Congressional Job Approval Hits Record Low
Once again, pretty much everybody hates Congress. However, it's unclear if that will matter come Election Day.
After a month and a half in which we saw Congress tear itself apart over a Federal Government shutdown and a Republican plan to defund or delay the Affordable Care Act, followed by a flawed implementation of that law which has turned into a political football on Capitol Hill, it shouldn’t be too surprising to find that Congressional Job Approval has hit another record low:
PRINCETON, NJ — Americans’ approval of the way Congress is handling its job has dropped to 9%, the lowest in Gallup’s 39-year history of asking the question. The previous low point was 10%, registered twice in 2012.
Congress approval fell to 11% in October, during the U.S. government shutdown. Although the shutdown is now history, Americans’ views of Congress have not recovered, but instead have edged lower. By contrast, Americans’ confidence in the economy has begun to improve in the last several weeks. The continuing depression in Americans’ views of Congress has occurred even though the troubles with the rollout of President Barack Obama’s signature Affordable Care Act are now dominating U.S. political news.
Public displeasure with Congress is equally rampant across political groups, with Republicans (9%), independents (8%), and Democrats (10%) giving the institution similarly low approval ratings.
Twenty percent of Democrats approved of Congress in September, but their approval plummeted to 5% in October during the shutdown. This month, Democrats’ approval improved slightly, but is still well below levels measured earlier this year.
As always, the chart tells the tale:
To be fair, and as the chart makes clear, this number clearly does fluctuate depending on what’s going on in the news at the time. For example, even after hitting a record low of 10% twice last year, the number jumped up as high as 21% in late 2012, likely around the time of the 2012 elections. Additionally, until taking a dive in the past two months or so, the numbers stayed not to far away from that 21% number before nosediving as we headed into the shutdown showdown Furthermore, while the number has clearly been on something of a downward slope since 2009 when it nearly hit 40% in the wake of President Obama’s Inauguration, it also hasn’t stayed close to its low numbers for a considerably long period of time before rebounding into a range that, while low, is still closer to what has been the historical norm. Presumably, we’ll see something similar happen in the coming months unless, of course, Congress does something stupid again in the months to come, which is entirely possible.
The other thing to keep in mind is that there doesn’t seem to be much correlation between this Gallup number and the outcome of Congressional elections. With the exception of the 2008 campaign, when public faith in government at all levels was low thanks to the financial crisis. Congressional Job Approval has been at or near 20% on both of the last two occasions when its membership was up for reelection. One of those elections, of course, was 2010 when the GOP ended up taking back control of the House and making significant inroads in the Senate while the other was just last year when the GOP held onto the House while suffering some minor setbacks in the Senate. So, it’s unclear what this number actually means other than as proof of the old adage that everybody hates Congress, something that has been true ever since men like Will Rogers and Mark Twain were cracking jokes about the body.

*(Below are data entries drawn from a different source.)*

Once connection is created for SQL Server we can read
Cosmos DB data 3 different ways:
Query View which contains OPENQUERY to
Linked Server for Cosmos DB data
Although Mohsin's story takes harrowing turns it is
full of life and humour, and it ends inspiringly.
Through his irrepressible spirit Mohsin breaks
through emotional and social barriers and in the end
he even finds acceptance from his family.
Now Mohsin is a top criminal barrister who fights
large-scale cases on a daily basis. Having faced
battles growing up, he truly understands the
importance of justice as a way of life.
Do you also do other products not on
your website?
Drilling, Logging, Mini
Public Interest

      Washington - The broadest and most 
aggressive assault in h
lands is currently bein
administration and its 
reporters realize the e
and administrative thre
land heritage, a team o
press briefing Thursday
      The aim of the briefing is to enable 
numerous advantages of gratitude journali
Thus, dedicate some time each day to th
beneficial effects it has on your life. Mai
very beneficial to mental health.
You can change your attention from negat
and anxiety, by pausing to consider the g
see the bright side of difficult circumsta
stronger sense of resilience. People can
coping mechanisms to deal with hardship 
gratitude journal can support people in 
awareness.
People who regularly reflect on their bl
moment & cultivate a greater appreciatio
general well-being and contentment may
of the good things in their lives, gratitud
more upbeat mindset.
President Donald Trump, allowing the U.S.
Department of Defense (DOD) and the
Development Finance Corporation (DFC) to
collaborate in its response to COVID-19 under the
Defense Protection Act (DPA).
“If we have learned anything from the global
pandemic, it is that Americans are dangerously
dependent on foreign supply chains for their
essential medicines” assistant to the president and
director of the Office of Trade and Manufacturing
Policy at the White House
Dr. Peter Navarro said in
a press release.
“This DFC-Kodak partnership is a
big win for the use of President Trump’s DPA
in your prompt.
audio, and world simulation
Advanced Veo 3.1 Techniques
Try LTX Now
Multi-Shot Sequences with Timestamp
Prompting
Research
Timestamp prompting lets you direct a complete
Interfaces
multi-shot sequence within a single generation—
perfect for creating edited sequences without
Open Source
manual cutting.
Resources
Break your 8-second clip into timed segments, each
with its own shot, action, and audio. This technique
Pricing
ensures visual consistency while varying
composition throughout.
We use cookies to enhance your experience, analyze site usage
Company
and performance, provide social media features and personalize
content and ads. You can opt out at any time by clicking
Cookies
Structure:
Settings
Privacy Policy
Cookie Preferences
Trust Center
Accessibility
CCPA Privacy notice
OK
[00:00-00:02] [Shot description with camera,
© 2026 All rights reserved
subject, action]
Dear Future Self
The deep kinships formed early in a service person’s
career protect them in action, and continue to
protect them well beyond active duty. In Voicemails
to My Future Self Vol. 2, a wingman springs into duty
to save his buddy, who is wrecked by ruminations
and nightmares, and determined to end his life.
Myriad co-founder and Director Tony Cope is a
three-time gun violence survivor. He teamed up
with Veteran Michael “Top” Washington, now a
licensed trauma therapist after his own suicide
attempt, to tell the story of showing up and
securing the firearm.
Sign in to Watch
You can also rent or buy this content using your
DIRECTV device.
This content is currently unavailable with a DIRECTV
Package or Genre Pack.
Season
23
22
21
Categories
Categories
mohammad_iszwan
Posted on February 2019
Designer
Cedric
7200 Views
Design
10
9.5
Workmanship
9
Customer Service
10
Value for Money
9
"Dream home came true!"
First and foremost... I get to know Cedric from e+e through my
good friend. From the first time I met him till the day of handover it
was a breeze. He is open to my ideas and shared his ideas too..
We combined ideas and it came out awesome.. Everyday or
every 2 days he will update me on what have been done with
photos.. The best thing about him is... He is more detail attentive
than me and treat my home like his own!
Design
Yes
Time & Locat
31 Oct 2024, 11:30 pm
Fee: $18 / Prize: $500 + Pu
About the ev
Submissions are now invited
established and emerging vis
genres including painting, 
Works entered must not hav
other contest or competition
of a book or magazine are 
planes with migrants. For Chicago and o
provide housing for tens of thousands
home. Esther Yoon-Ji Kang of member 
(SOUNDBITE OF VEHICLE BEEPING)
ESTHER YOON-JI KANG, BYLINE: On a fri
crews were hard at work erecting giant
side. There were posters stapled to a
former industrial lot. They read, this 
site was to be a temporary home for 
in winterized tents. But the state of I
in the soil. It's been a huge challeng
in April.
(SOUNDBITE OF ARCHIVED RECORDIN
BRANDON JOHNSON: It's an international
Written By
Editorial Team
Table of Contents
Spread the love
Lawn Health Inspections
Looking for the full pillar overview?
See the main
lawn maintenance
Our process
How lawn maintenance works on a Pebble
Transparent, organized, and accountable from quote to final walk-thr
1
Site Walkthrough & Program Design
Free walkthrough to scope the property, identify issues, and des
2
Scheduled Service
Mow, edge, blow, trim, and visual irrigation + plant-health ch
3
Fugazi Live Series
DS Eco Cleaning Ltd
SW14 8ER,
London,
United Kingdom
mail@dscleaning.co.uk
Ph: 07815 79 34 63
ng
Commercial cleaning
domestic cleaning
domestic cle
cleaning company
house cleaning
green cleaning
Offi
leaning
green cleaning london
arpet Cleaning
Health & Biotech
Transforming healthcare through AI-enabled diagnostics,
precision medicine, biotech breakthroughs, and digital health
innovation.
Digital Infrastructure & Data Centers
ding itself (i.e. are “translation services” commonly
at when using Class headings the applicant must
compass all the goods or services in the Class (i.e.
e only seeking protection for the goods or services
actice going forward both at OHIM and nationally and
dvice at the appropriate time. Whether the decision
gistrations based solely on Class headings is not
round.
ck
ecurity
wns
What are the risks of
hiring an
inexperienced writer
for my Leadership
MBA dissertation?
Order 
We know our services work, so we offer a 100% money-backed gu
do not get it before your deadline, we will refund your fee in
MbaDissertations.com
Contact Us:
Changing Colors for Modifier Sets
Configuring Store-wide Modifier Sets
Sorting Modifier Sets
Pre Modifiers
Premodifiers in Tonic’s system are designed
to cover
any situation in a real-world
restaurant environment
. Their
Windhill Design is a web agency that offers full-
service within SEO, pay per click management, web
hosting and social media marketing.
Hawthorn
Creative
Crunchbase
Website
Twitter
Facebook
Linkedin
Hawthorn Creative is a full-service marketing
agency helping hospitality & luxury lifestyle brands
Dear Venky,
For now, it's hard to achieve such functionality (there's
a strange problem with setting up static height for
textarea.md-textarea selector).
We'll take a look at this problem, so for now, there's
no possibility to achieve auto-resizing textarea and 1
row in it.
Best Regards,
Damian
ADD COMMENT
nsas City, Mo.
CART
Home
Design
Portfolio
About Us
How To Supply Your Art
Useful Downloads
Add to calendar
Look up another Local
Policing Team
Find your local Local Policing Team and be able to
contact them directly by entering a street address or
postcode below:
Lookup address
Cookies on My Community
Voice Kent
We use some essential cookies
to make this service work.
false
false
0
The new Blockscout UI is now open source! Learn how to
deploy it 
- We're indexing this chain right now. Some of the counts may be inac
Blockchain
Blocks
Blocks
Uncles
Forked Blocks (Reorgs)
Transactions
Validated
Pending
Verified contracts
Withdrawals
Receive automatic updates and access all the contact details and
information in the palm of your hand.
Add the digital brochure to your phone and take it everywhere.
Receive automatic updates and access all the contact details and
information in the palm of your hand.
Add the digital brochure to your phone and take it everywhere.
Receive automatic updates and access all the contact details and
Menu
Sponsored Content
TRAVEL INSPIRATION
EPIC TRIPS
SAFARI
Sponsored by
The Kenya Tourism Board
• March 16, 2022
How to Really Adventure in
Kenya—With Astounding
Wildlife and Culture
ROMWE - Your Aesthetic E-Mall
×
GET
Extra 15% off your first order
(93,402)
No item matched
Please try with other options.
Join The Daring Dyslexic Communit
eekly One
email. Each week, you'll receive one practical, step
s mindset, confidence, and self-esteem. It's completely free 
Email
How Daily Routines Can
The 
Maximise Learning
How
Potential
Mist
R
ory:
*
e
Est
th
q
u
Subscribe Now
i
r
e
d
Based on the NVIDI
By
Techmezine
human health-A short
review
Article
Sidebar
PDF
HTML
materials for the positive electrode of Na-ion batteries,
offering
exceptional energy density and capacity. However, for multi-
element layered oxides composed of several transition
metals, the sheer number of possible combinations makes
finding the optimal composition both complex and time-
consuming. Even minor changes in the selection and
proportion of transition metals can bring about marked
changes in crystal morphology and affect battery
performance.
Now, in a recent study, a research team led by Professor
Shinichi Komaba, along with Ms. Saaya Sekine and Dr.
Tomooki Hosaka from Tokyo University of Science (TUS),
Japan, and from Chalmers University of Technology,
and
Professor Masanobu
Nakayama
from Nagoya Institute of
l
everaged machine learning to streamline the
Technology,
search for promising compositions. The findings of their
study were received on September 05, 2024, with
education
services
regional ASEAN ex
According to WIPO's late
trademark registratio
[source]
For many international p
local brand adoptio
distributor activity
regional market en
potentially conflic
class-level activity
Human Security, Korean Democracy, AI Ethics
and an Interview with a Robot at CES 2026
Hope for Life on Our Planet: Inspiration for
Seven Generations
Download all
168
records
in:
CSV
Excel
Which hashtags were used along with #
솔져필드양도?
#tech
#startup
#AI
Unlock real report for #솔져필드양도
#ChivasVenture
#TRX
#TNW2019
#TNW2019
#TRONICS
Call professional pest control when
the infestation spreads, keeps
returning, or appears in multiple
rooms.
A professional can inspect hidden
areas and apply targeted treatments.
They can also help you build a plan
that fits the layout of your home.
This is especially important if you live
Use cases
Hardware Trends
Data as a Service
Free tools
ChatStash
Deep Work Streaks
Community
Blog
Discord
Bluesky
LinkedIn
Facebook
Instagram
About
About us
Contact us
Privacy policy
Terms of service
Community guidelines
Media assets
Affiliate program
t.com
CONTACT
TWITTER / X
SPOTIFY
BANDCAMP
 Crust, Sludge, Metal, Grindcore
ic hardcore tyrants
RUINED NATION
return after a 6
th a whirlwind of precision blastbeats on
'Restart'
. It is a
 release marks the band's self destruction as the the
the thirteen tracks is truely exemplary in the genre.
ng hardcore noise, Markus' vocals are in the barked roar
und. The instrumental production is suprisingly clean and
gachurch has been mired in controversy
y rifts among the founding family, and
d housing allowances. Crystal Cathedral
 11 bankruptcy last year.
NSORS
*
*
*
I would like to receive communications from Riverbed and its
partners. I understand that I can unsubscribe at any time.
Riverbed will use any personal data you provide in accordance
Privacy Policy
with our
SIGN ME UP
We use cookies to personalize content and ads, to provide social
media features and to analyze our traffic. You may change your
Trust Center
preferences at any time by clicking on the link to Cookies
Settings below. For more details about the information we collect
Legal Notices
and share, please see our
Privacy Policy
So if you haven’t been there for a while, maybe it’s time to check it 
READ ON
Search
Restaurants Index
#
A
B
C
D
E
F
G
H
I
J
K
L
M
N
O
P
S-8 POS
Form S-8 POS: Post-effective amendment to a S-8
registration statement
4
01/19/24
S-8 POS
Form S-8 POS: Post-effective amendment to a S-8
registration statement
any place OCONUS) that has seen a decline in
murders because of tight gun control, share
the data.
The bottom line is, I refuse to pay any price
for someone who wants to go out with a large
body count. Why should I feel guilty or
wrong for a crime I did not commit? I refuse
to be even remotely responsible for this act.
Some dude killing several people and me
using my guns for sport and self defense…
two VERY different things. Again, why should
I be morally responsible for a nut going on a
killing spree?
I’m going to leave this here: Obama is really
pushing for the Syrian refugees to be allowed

Given the above, I’d be careful about drawing any political conclusions from this poll, or even from drawing any conclusions at this early point from the Generic Congressional Ballot, which RealClearPolitics currently has at a +5.6 point advantage for Democrats. In that particular case, it’s simply too early in the 2014 cycle to know if the number means anything or can be of any predictive value. The 2010 Generic Ballot, for example, fluctuated quite a bit in the year leading up to the elections, it wasn’t until August 2010 or so that the trend toward the GOP became apparent. I would expect that things will be the same in 2014, with the added caveat that post-2010 Census redistricting would seem to make the odds of the GOP losing the House very low.
Nonetheless, we can say that being a Congressman is now among America’s most hated professions. Nice work there, guys.